Poisoning Among Options for Prairie Dogs

The Associated Press
Wednesday, June 6, 2007; 7:35 PM

PIERRE, S.D. -- The U.S. Forest Service has issued a draft report with proposed plans to curtail prairie dogs on national grasslands through poisoning and other means.

Conservation groups condemned the list of five options in the proposed Environmental Impact Statement, arguing they could lead to the destruction of prairie dog colonies and threaten the recovery of black-footed ferrets that eat them.

Ranchers in the area want additional poisoning, contending the continued expansion of the prairie dog population has stripped adjoining public land of grass for their cattle.

The report does not offer a preferred course of action, but all five options include some level of prairie dog poisoning.

One option would continue current management practices, which allow poisoning on the boundary of national grasslands to prevent prairie dogs from leaving public land to invade adjacent private land.

The other options would allow increased poisoning in the interior portions of the grasslands, and two could lead to substantial reductions in the size of prairie dog colonies.
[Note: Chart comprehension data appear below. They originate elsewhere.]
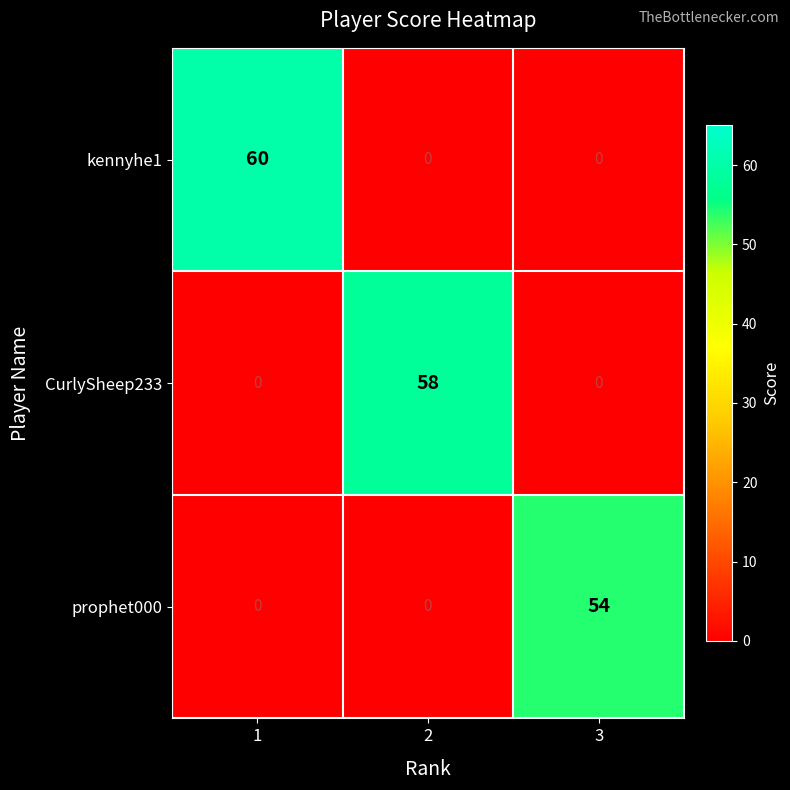

Reading left to right, extract all data points from this chart.

kennyhe1: 1=60	2=0	3=0
CurlySheep233: 1=0	2=58	3=0
prophet000: 1=0	2=0	3=54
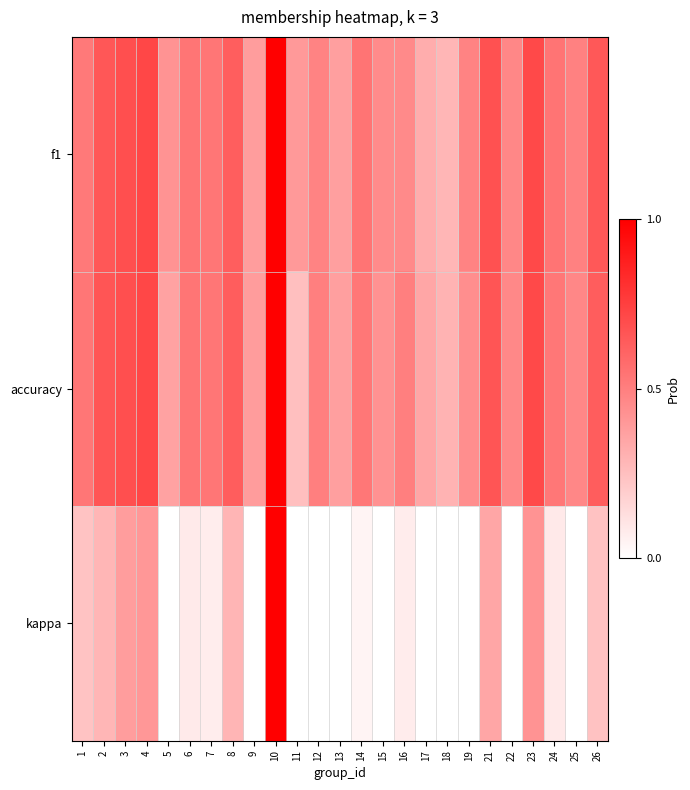

What is the greatest value displayed?

1.0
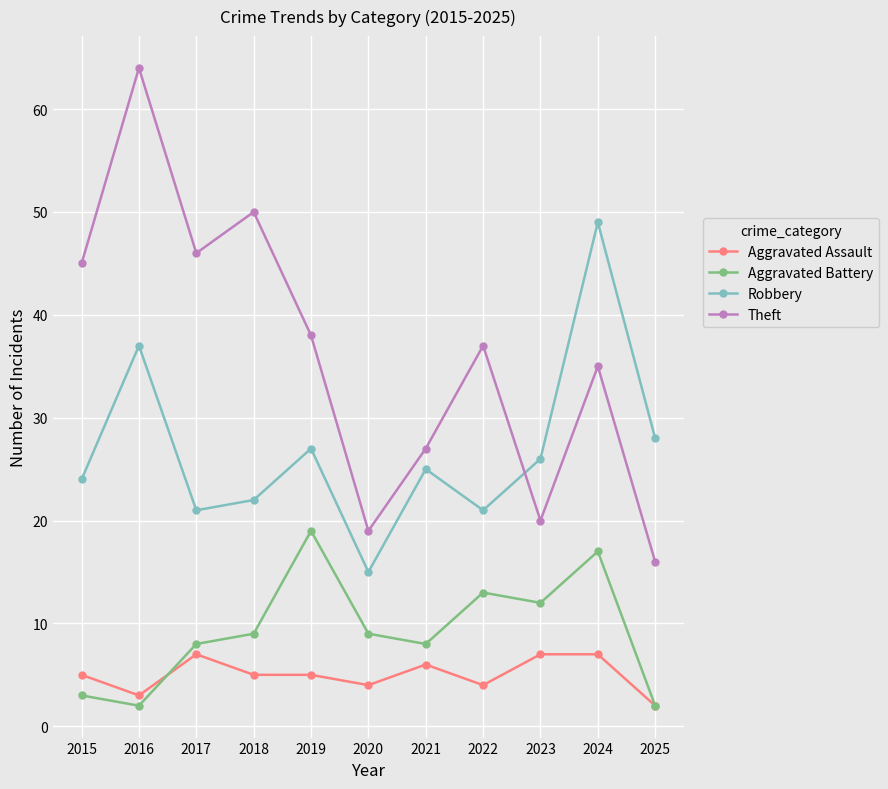

What is the maximum value shown in the chart?

64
The draft plans cover national grasslands in northwest Nebraska and southwest South Dakota, but the Conata Basin just south of Badlands National Park has received the most attention.

The prairie dog population has grown substantially in that area during seven years of drought. It is the site of a successful effort to reintroduce the black-footed ferret, which depends on prairie dogs for food.

For the past two years, the Forest Service has allowed poisoning of prairie dogs on half-mile buffer zones next to private ranches, and the state has poisoned any prairie dogs that venture onto adjacent private land.

The Forest Service is now considering options that include some poisoning of prairie dogs in the interior of the Buffalo Gap National Grasslands. The agency will take public comments on the five management options until July 23.

"This is not wholesale poisoning," said Don Bright, Forest Service supervisor in Chadron, Neb. "This is a range of alternatives."